══ Data shown
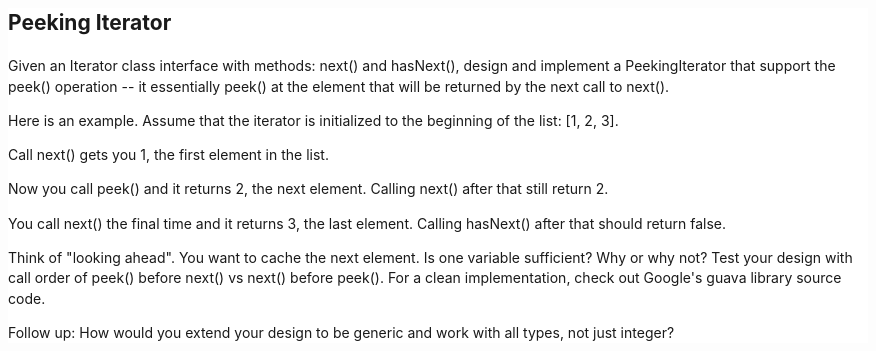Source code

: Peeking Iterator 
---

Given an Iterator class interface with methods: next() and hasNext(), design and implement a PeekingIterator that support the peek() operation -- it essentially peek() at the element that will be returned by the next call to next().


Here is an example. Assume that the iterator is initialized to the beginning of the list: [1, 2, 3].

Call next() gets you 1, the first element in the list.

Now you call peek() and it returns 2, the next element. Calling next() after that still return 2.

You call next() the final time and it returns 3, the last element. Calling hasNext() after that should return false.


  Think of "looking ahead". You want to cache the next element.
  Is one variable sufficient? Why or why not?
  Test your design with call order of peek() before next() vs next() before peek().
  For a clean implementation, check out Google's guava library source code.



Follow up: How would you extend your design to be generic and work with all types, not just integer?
════
══ Data shown
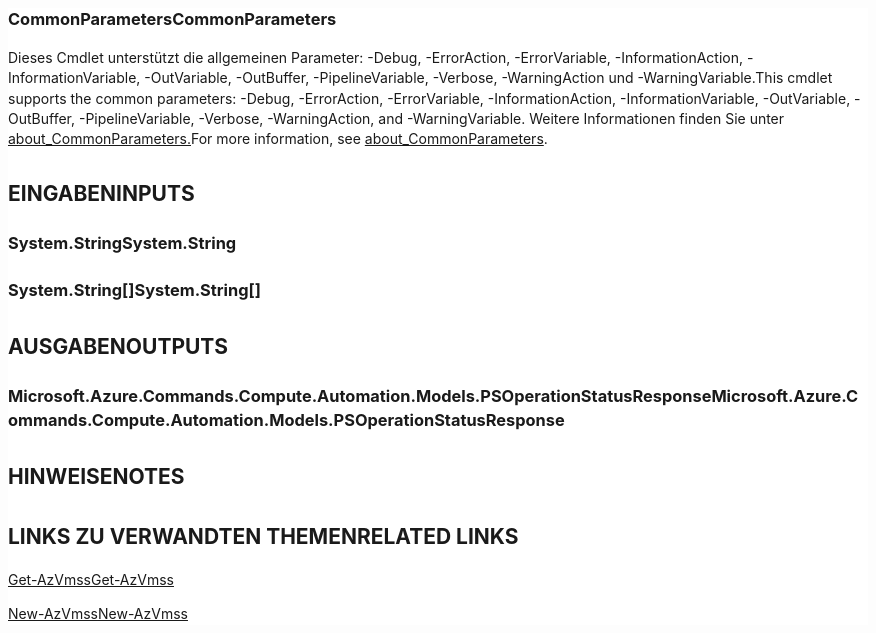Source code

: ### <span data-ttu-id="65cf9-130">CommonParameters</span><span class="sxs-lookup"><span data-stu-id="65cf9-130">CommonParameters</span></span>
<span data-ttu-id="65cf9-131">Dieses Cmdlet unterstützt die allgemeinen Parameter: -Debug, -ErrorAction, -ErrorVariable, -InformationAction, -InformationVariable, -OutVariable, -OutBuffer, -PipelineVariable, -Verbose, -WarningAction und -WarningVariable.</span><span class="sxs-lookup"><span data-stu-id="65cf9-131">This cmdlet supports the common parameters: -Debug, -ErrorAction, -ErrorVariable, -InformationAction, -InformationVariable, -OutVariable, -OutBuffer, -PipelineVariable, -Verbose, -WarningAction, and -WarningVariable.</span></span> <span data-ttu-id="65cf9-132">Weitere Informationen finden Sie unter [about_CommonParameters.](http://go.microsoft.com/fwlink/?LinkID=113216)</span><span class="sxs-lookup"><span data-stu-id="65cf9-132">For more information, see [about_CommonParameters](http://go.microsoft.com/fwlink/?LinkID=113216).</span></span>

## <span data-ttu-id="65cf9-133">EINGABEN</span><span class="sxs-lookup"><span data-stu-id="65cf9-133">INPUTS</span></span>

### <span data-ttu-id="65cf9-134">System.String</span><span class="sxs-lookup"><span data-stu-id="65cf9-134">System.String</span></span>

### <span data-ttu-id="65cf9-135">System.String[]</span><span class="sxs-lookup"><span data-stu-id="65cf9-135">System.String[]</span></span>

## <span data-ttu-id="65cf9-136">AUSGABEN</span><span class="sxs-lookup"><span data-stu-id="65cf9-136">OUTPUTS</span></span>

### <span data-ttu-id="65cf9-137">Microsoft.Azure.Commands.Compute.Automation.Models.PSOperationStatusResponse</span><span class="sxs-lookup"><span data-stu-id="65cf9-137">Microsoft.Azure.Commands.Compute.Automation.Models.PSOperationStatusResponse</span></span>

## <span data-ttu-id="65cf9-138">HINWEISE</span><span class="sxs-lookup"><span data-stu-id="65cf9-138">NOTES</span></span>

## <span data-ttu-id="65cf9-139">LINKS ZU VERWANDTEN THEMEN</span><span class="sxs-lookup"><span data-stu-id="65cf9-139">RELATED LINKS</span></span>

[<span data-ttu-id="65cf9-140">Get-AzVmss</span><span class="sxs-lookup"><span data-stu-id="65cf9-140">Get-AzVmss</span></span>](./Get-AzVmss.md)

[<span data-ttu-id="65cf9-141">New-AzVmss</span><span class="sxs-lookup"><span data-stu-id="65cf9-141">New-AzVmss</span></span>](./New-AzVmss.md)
════
** Aim of the exercise **
Word for word, restate the lines of the listing above starting at the line with "Given an Iterator" and ending at the line with "Follow up: How", and nothing outside them.

** Response area **
Given an Iterator class interface with methods: next() and hasNext(), design and implement a PeekingIterator that support the peek() operation -- it essentially peek() at the element that will be returned by the next call to next().


Here is an example. Assume that the iterator is initialized to the beginning of the list: [1, 2, 3].

Call next() gets you 1, the first element in the list.

Now you call peek() and it returns 2, the next element. Calling next() after that still return 2.

You call next() the final time and it returns 3, the last element. Calling hasNext() after that should return false.


  Think of "looking ahead". You want to cache the next element.
  Is one variable sufficient? Why or why not?
  Test your design with call order of peek() before next() vs next() before peek().
  For a clean implementation, check out Google's guava library source code.



Follow up: How would you extend your design to be generic and work with all types, not just integer?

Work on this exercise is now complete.